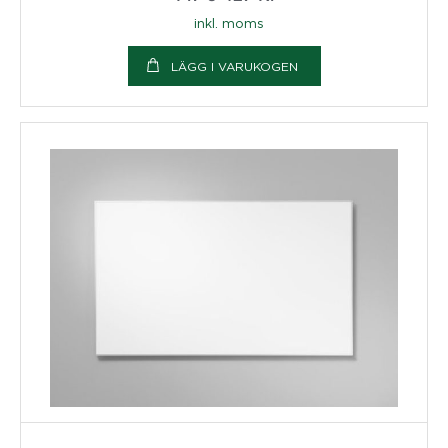
inkl. moms
LÄGG I VARUKOGEN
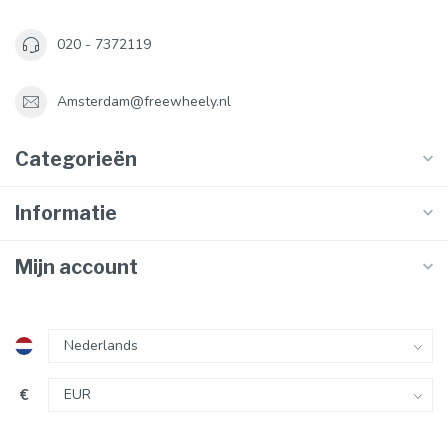
020 - 7372119
Amsterdam@freewheely.nl
Categorieën
Informatie
Mijn account
€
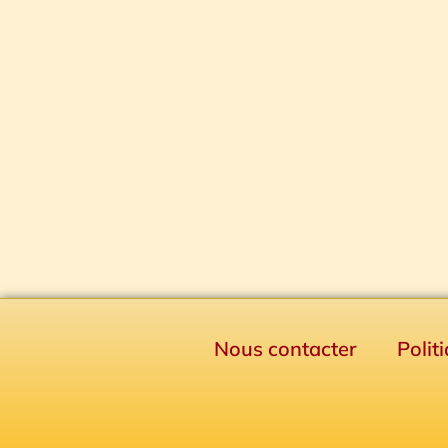
Nous contacter
Polit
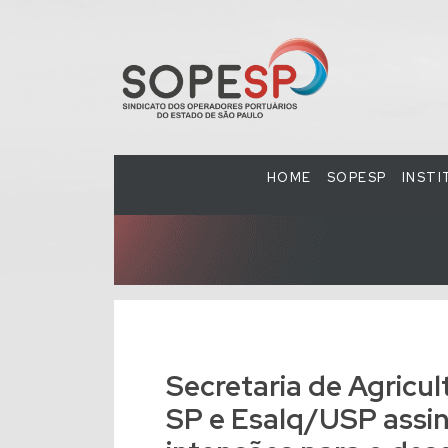
HOME
SOPESP
INST
Secretaria de Agricu
SP e Esalq/USP assi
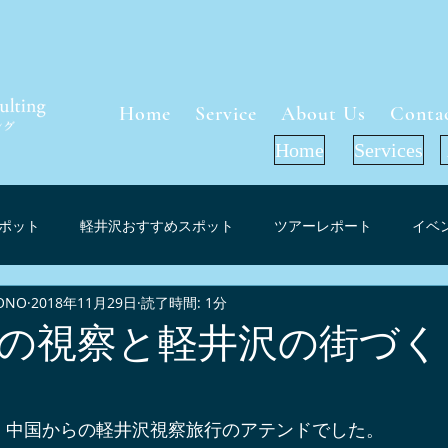
Home
Service
About Us
Conta
Home
Services
ポット
軽井沢おすすめスポット
ツアーレポート
イベ
ONO
2018年11月29日
読了時間: 1分
軽井沢周辺グルメ
インフォメーション
お花見（桜）スポ
の視察と軽井沢の街づく
ーケット考察
軽井沢紅葉情報
プレスリリース
メディ
、中国からの軽井沢視察旅行のアテンドでした。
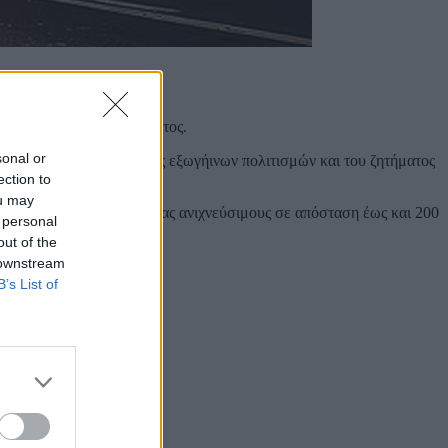
κτρομαγνητικά μήκη κύματος.
sonal or
βαιότητας για τις προθέσεις εξωγήινων πολιτισμών και του ζητήματος
ection to
ou may
οστολών, καθιστώντας μας ανιχνεύσιμους σε απόσταση έως και 200
 personal
out of the
 downstream
B’s List of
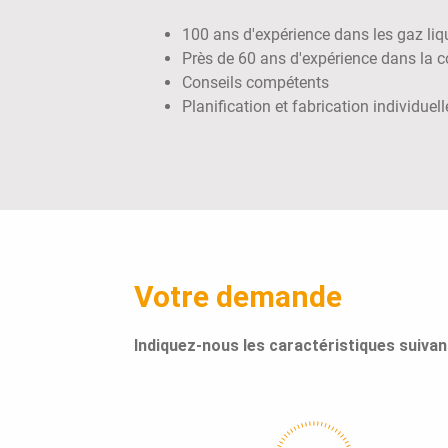
100 ans d'expérience dans les gaz liq
Près de 60 ans d'expérience dans la co
Conseils compétents
Planification et fabrication individue
Votre demande
Indiquez-nous les caractéristiques suiva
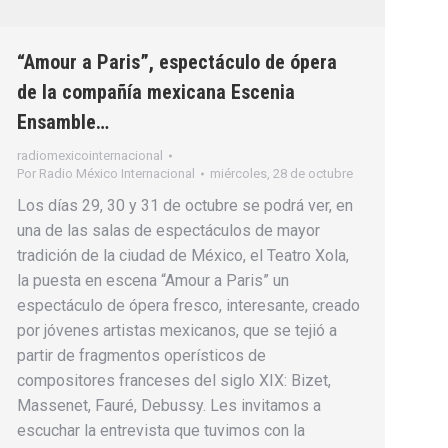
“Amour a Paris”, espectáculo de ópera
de la compañía mexicana Escenia
Ensamble…
radiomexicointernacional
Por
Radio México Internacional
miércoles, 28 de octubre
Los días 29, 30 y 31 de octubre se podrá ver, en
una de las salas de espectáculos de mayor
tradición de la ciudad de México, el Teatro Xola,
la puesta en escena “Amour a Paris” un
espectáculo de ópera fresco, interesante, creado
por jóvenes artistas mexicanos, que se tejió a
partir de fragmentos operísticos de
compositores franceses del siglo XIX: Bizet,
Massenet, Fauré, Debussy. Les invitamos a
escuchar la entrevista que tuvimos con la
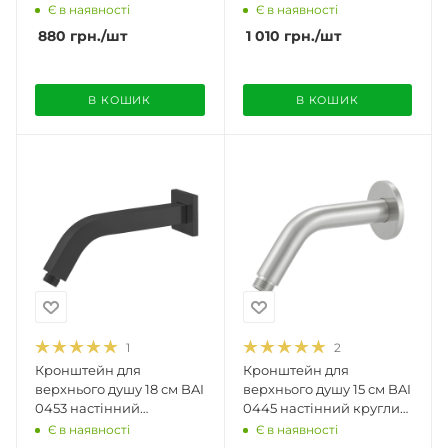
квадратний
квадратний матовий
Є в наявності
Є в наявності
полірований хром
нікель
880
грн.
/шт
1 010
грн.
/шт
В КОШИК
В КОШИК
1
2
Кронштейн для
Кронштейн для
верхнього душу 18 см BAI
верхнього душу 15 см BAI
0453 настінний
0445 настінний круглий
квадратний матовий
матовий нікель
Є в наявності
Є в наявності
чорний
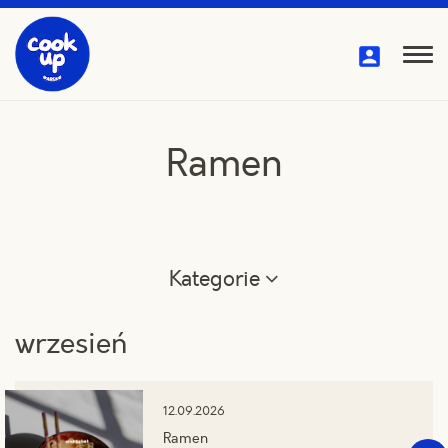
Przejdź
do
treści
Pok
me
Ramen
Kategorie
wrzesień
12.09.2026
Ramen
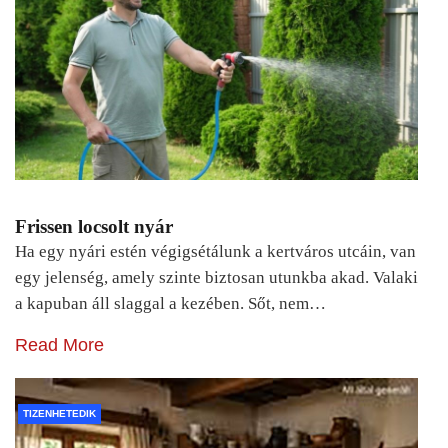
Frissen locsolt nyár
Ha egy nyári estén végigsétálunk a kertváros utcáin, van
egy jelenség, amely szinte biztosan utunkba akad. Valaki
a kapuban áll slaggal a kezében. Sőt, nem…
Read More
TIZENHETEDIK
——
Bring together all lines from the listing that contain the word "expérience".

Result.
100 ans d'expérience dans les gaz liq
Près de 60 ans d'expérience dans la co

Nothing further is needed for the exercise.